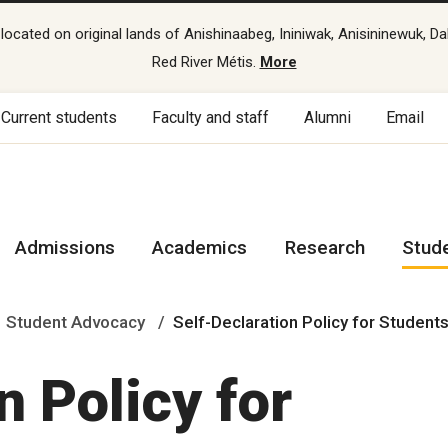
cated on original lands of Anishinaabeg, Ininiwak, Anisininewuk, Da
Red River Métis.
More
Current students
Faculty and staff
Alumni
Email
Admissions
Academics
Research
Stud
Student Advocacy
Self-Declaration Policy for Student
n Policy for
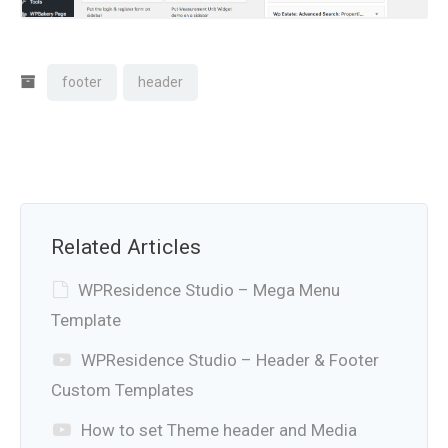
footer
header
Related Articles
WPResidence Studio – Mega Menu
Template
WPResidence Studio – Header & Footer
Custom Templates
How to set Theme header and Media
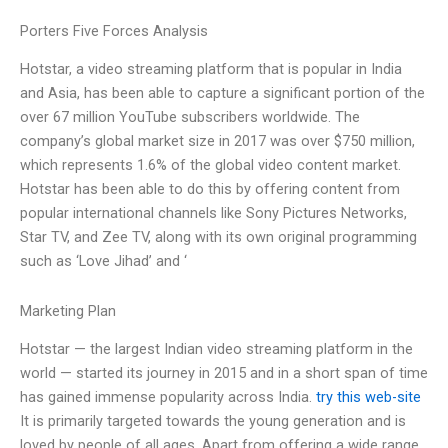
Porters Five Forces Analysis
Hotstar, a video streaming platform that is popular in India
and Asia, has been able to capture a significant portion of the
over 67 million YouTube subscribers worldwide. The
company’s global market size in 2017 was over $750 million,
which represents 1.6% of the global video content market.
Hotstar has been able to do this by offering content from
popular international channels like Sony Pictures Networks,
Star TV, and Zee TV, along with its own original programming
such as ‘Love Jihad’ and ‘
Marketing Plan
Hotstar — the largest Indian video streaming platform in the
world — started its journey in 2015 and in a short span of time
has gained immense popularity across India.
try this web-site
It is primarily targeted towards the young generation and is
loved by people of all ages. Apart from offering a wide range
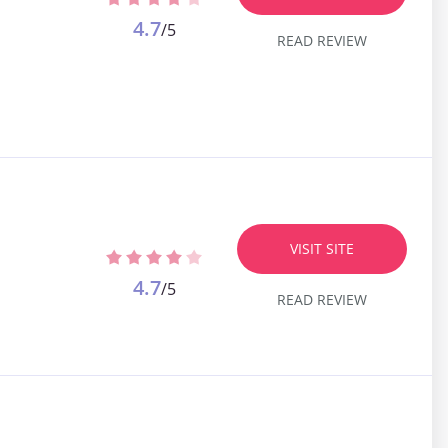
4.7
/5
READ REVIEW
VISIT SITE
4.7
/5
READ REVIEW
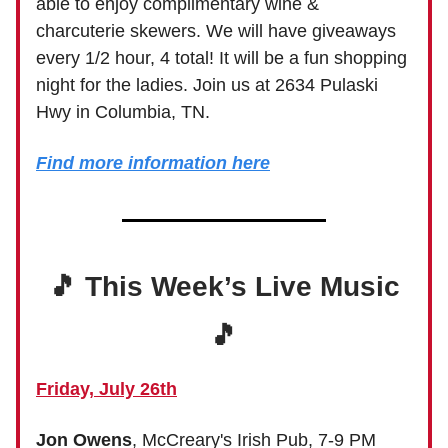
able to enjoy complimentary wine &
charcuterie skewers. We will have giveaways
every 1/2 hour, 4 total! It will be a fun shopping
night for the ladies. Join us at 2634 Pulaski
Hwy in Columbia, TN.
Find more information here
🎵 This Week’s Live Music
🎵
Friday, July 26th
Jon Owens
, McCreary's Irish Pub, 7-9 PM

#### [ASSIGNED TASK]
Excluding the pictures, transcribe all of the entries exactly.

#### [SOLUTION FOR THIS TASK]
cated on original lands of Anishinaabeg, Ininiwak, Anisininewuk, Da
Red River Métis.
More
Current students
Faculty and staff
Alumni
Email
Admissions
Academics
Research
Stud
Student Advocacy
Self-Declaration Policy for Student
n Policy for
footer
header
Related Articles
WPResidence Studio – Mega Menu
Template
WPResidence Studio – Header & Footer
Custom Templates
How to set Theme header and Media
Porters Five Forces Analysis
Hotstar, a video streaming platform that is popular in India
and Asia, has been able to capture a significant portion of the
over 67 million YouTube subscribers worldwide. The
company’s global market size in 2017 was over $750 million,
which represents 1.6% of the global video content market.
Hotstar has been able to do this by offering content from
popular international channels like Sony Pictures Networks,
Star TV, and Zee TV, along with its own original programming
such as ‘Love Jihad’ and ‘
Marketing Plan
Hotstar — the largest Indian video streaming platform in the
world — started its journey in 2015 and in a short span of time
has gained immense popularity across India.
try this web-site
It is primarily targeted towards the young generation and is
loved by people of all ages. Apart from offering a wide range
4.7
/5
READ REVIEW
VISIT SITE
4.7
/5
READ REVIEW
able to enjoy complimentary wine &
charcuterie skewers. We will have giveaways
every 1/2 hour, 4 total! It will be a fun shopping
night for the ladies. Join us at 2634 Pulaski
Hwy in Columbia, TN.
Find more information here
🎵 This Week’s Live Music
🎵
Friday, July 26th
Jon Owens
, McCreary's Irish Pub, 7-9 PM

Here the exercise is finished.